DATA —
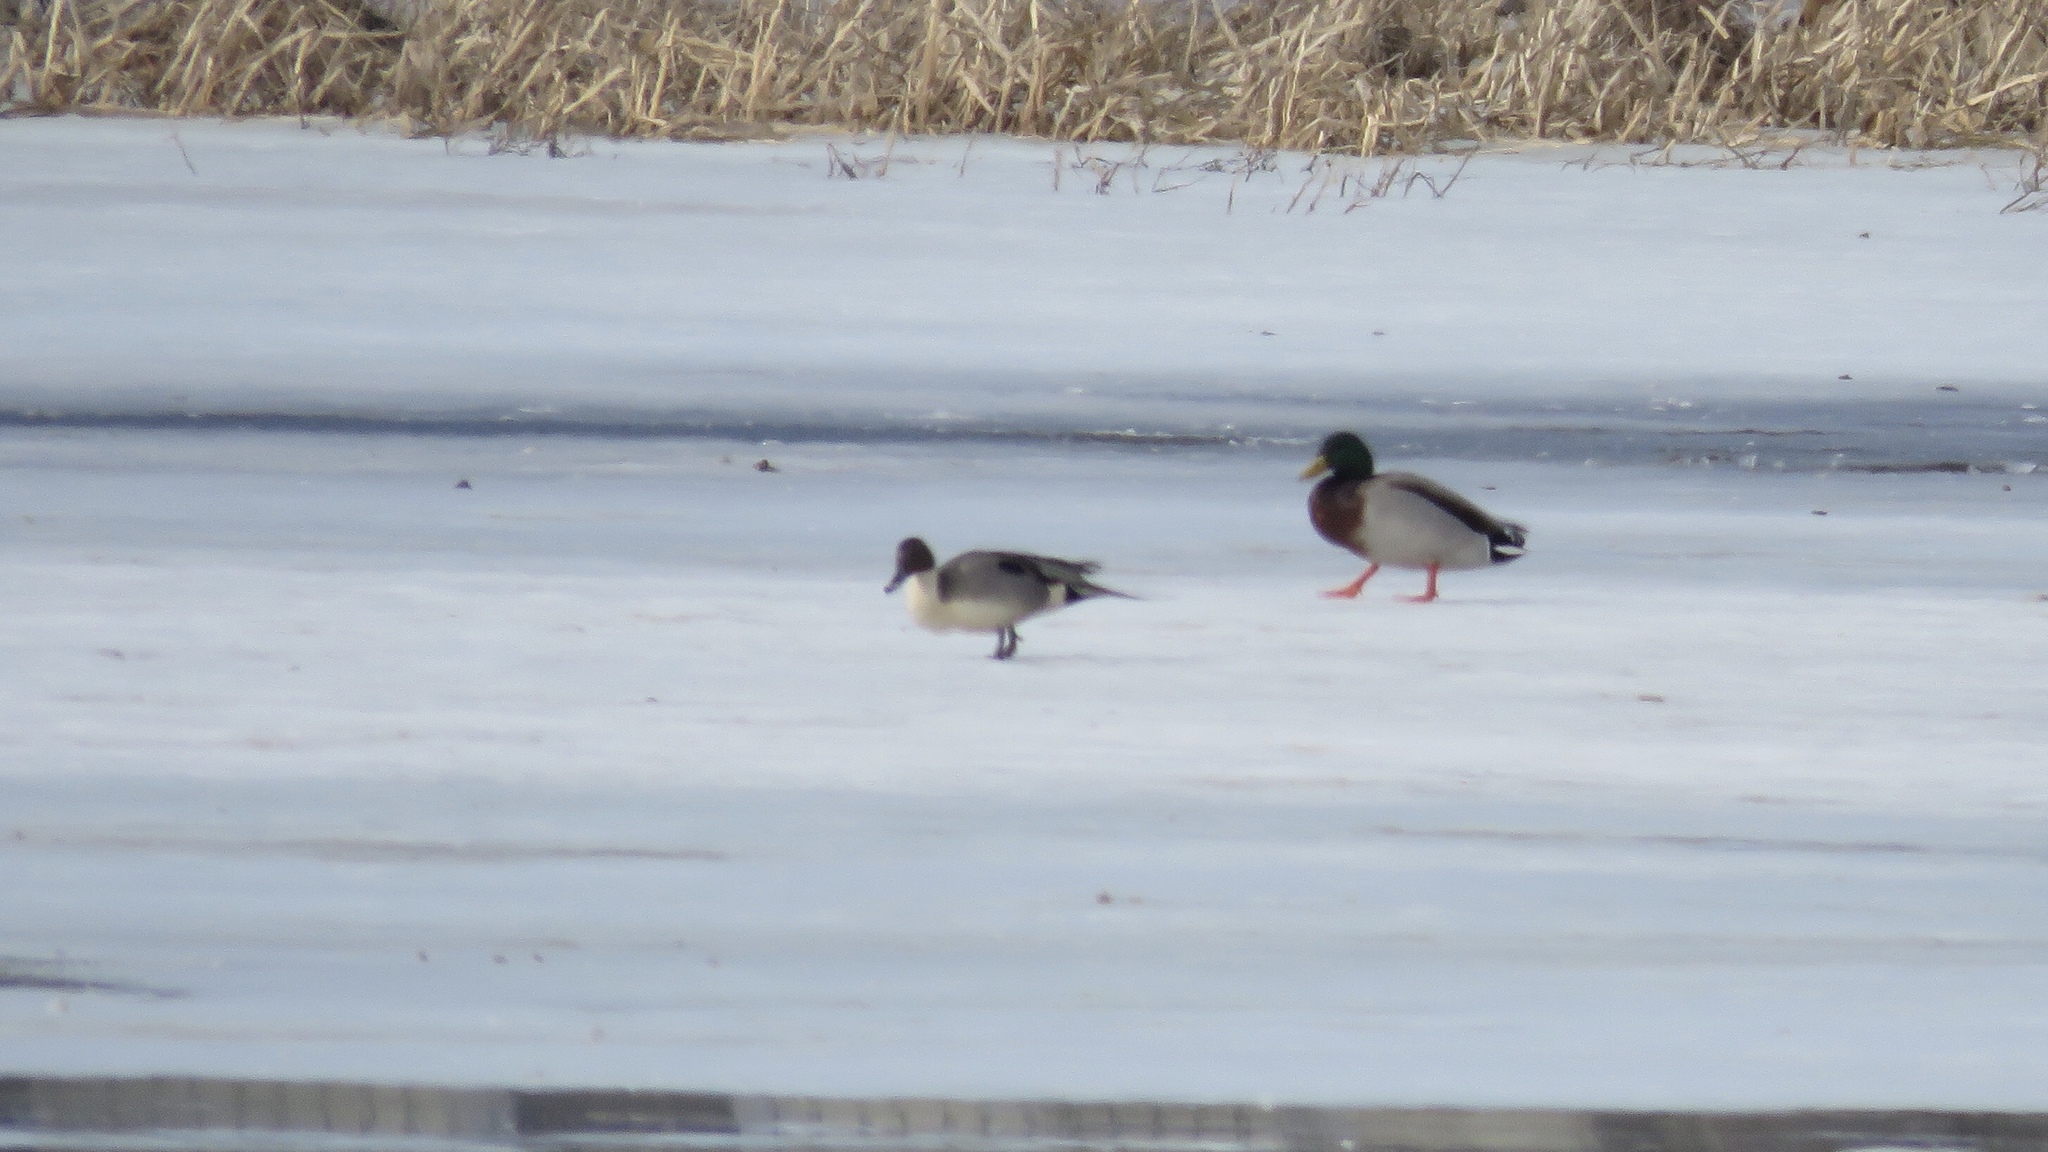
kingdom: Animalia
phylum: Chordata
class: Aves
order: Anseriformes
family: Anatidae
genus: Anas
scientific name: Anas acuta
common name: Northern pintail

WHAT YOU NEED TO DO — Copy out every text line from the rows above word for word, leaving out the pictures.

EXPECTED ANSWER —
kingdom: Animalia
phylum: Chordata
class: Aves
order: Anseriformes
family: Anatidae
genus: Anas
scientific name: Anas acuta
common name: Northern pintail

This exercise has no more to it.